Ce qu'il ne sait pas le grand-père, c'est que derrière les paupières, les yeux sont grands ouverts. Il ne sait pas qu'à l’intérieur, il y a l’univers qui se dilate, les étoiles qui éclatent. C'est brillant, ça scintille, il y a les galaxies, et les nébuleuses, et la poussière qui vibre.


Il ne sait pas qu'au dedans des orbites, elle voyage, explore les mondes, écoute l'Atlantide, le grand souffle salé, comme dans le coquillage échoué sur le napperon en crochet du buffet.


Elle pénètre l'oeil noir des cyclones, 
se combine aux atomes, 
se divise en fractales colorées, 
s'irradie aux sables brûlants des déserts.
  
Il y a là toutes les créatures, 
toutes les peintures, 
toutes les sculptures, toutes les zébrures,
toutes les enluminures,
toutes les blessures,
et les fractures,
et les morsures.








                                                                                              ∞ 
                                                                                                                 
         


                                                                         
                                                                                                                                                         

Garçon manqué.



À douze ans, elle se dit que prendre l’allure d’un garçon lui faciliterait peut-être l’existence.  
Elle émit donc le désir d’avoir les cheveux coupés courts.


 -   Encore, dit-elle au coiffeur étonné, encore, encore, coupez !
 -   Mais tu vas ressembler à un garçon !
 -   Tant mieux !


Elle changea radicalement son allure, ne quitta plus son Levi’s noir, ni sa chemise à carreaux. (Vêtements achetés à l’occasion d’une petite représentation donnée par la "Croix Rouge" dans laquelle elle jouait fort exagérément le rôle d’un cow-boy moustachu qui abattait en transpirant des arbres en carton-pâte. (!)
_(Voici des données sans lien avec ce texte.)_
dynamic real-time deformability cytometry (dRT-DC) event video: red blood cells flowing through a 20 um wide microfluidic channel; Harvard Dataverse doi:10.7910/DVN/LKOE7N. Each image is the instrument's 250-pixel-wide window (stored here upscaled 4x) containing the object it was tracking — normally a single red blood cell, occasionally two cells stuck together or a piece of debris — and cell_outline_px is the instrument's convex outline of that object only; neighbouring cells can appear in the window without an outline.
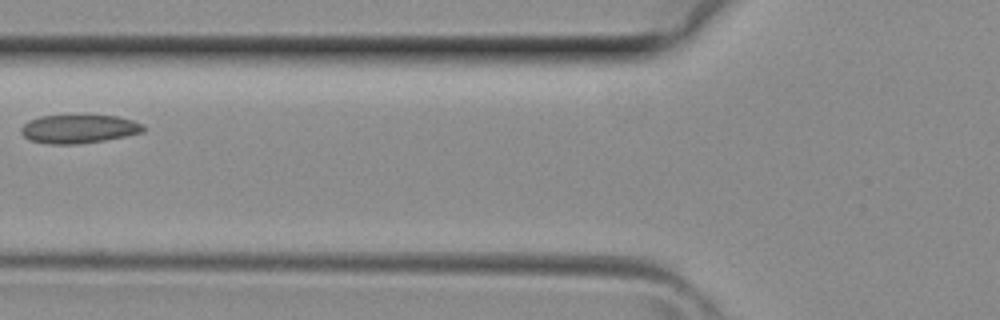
{"species": "common noctule bat (a hibernating species)", "species_latin": "Nyctalus noctula", "temperature_condition": "room temperature", "stored_images_in_passage": 3, "camera_frame_rate_fps": 3000, "um_per_image_px": 0.085, "animal": {"sex": "female", "body_mass_g": 29.2, "forearm_length_mm": 56.3}, "frame": {"image": 1, "passage_image": 3, "time_ms": 0.667, "image_size_px": [1000, 320], "cell_outline_px": [[144, 132], [104, 140], [76, 144], [48, 144], [28, 140], [20, 132], [20, 128], [28, 120], [40, 116], [120, 116], [144, 124]], "centroid_in_image_um": [6.67, 10.96], "position_along_channel_um": 119.1, "area_um2": 20.29}}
Au grand dam de sa mère, elle se mit furieusement à jouer au football avec les gamins de sa rue. Pour affirmer davantage son nouveau genre, elle copia leur dégaine, fourra ses mains dans ses poches et marcha désormais à grandes enjambées. 
Vivement encouragée, un jour de grand défi, alors qu'elle roulait à vélo sur le plus haut gradin du terrain situé tout à côté de la piscine municipale, sa pédale droite accrocha un rebord en béton. Déséquilibrée, son pied ne rencontrant que du vide, elle bascula sur le côté et dévala durement une bonne partie des gradins.

* Oh, des étoiles...

Elle perdit un peu connaissance, se mordit l'intérieur des joues, et goûta, fort surprise, au sang qui se répandait dans sa bouche.


 -   Tu crois qu'elle est morte ?
 -   Non, non, regarde, elle bouge !
 -   Qu'est-ce qu'elle va prendre, son vélo est foutu !


C'est en clopinant qu'elle regagna la maison.

À sa mine défaite, sa mère devina qu'elle lui avait encore désobéi. Elle s'enroua tant elle cria. Constatant de vilaines blessures, elle l'attrapa vivement par la main, et l'emmena dare-dare chez le médecin: ma fille est devenue folle, elle se prend pour un garçon, des voisins l'ont vue fumer, on ne sait plus quoi faire.

*


Privée de sorties pour une semaine au moins, elle s'enferma dans sa chambre, retourna cent fois l’adagio d'Albinoni sur l'électrophone, pleura beaucoup, et relut "Claudine à l'école".